For the cook or food aficionado: The Lake Geneva Coffee Roastery, is owned and run by Jeremiah Fox, who is legally blind and uses his other senses to create his products. Fox uses talking timers and tactile points on machine controls to adjust the temperature and airflow. Bowls, pots, and more items for use in cooking and serving can be purchased from John Furniss, a woodworker who is blind.
Tech gifts: Innovative, cutting-edge tech options that prioritize accessibility can be explored. Examples are Feelif, a tablet with a special tactile grid for a multi-sensory experience, and the DotWatch, a smart braille watch that can be used for telling time, answering calls, and reading messages.

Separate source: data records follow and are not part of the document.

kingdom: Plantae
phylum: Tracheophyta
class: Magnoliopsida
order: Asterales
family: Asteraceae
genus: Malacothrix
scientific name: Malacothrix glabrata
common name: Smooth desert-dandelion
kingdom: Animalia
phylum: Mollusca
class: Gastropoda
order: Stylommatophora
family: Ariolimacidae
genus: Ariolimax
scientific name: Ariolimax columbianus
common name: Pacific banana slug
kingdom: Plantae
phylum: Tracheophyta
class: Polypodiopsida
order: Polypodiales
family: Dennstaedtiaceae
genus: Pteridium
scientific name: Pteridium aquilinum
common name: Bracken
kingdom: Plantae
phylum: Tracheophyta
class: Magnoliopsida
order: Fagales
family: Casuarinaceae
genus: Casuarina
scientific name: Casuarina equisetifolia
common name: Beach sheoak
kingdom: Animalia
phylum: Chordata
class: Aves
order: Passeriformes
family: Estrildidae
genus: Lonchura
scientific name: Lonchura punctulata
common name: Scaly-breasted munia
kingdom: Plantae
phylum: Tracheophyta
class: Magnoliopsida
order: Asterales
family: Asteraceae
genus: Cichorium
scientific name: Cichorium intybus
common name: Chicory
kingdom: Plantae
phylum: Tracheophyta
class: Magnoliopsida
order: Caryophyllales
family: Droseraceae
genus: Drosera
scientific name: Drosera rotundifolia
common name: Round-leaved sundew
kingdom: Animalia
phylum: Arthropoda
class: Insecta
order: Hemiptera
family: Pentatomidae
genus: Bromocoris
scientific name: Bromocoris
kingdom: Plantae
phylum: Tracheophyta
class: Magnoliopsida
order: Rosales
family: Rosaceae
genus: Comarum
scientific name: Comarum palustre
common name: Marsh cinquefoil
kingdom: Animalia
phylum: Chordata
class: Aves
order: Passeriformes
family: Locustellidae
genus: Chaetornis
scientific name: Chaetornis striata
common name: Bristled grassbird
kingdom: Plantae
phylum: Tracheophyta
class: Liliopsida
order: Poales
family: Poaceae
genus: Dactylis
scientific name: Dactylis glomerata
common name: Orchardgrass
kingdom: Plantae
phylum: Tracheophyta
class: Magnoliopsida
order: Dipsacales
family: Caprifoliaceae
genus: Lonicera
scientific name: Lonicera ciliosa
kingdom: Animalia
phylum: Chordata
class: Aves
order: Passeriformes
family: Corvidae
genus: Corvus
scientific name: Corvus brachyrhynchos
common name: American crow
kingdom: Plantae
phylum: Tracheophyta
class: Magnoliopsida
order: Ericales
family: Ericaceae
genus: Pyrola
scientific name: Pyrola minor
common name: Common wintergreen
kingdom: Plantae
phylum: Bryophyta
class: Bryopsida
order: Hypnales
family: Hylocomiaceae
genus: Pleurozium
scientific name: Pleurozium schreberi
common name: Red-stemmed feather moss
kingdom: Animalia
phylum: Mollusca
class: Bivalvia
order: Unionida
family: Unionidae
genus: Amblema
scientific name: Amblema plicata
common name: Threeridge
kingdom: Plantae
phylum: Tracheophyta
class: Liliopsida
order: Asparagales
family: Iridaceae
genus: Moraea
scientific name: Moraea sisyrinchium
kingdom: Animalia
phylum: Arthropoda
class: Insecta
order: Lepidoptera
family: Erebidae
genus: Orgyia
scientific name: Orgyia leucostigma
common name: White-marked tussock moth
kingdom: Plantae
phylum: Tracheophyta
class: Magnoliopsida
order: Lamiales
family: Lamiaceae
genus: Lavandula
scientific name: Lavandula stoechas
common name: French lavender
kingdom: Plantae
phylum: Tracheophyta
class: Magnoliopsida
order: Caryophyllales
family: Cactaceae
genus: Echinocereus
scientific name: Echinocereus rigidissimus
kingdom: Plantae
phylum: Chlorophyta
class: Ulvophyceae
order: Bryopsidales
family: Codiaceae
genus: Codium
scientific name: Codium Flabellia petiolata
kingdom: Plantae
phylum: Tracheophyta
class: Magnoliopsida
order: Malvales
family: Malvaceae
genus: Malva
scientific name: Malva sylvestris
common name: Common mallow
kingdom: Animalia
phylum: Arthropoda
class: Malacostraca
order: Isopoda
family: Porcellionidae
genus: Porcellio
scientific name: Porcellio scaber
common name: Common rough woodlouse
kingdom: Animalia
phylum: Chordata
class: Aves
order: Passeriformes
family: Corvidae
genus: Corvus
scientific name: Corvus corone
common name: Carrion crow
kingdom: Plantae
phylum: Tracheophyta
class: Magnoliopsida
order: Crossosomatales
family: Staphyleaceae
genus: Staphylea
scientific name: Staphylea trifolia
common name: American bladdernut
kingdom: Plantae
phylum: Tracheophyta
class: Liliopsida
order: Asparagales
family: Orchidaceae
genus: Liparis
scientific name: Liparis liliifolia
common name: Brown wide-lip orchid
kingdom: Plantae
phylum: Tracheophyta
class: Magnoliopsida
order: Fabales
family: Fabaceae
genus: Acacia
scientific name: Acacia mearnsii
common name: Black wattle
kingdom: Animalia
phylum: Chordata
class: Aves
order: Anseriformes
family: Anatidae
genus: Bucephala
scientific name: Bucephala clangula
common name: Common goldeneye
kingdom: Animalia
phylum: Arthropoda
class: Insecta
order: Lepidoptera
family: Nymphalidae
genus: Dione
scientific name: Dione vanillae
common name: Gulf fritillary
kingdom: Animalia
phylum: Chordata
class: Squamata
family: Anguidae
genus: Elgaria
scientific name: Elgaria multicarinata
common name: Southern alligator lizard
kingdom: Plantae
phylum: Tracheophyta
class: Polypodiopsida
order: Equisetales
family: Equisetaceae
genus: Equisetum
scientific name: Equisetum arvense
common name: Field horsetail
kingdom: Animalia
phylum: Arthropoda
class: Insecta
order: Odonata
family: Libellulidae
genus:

These are just a few examples of suppliers and products available for purchase as holiday gifts. Other categories for gift selections include inclusive options like braille and tactile books, musical instruments, sensory art and craft activities, and more. For additional details, visit the Perkins webpage featuring the 2023 Holiday Gift Guide for all: Embrace the spirit of inclusion.

APH (American Printing House for the Blind) Connect Center offers a variety of gift suggestions from VisionAware peer advisory and contributors. These include:
For those who enjoy games: Board games, such as Scrabble, Checkers, Monopoly, and others feature braille/large print game pieces and/or tactile markings and can be purchases from a number of sources, such as Maxi-Aids, the Braille Bookstore, and Independent Living Aids. Information is available from Mattel on the UNO Braille Family Game for Blind and Low Vision Players.
For cooking: Large print tactile measuring cups and spoons can be helpful as well as a kitchen timer with large print or braille or smart speakers, like the Amazon Echo Dot or Google Assistant,, that can be used to set a timer and more.
More tech gifts: The Amazon Echo or Google digital assistants, mentioned above, can also be set up to ask about the weather, news, play games, and listen to music, to name a few examples. Smart speakers are controlled by voice and can also be a useful gift for a person who is blind or has low vision.
Small practical gifts: A large display or talking calculator, check writing and hand writing guides are useful and simple. Electronic voice labeling products, such as PenFriend 3 Voice Labeling System or VOXCOM II 100, are available, as well as simple, inexpensive options like touch dots. Visit Maxi Aids for a comprehensive list of labelers.
Read more  on the APH Connect Center webpage featuring Gift Ideas for People Who Are Blind or Low Vision.

The Blind Guide, featuring resources for people who are blind or visually impaired, has updated their Holiday Gift Giving Guide for 2023. They offer tangible tips to help gift givers. For example, ask open-ended questions, such as “How do you keep track of what’s in your refrigerator? How do you find your way to a new destination?” That could lead to responses with references to specific products on their “wish list.” Local associations for the blind can provide assistance as well, where samples of products, especially technology, may be on display with the opportunity to try out the device(s). Gift suggestions are included as well, such as purchasing from Two Blind Brothers, a company run by siblings who both have Stargardt Disease. For more tips and gift ideas, visit The Blind Guide webpage featuring their Holiday Gift Giving Guide.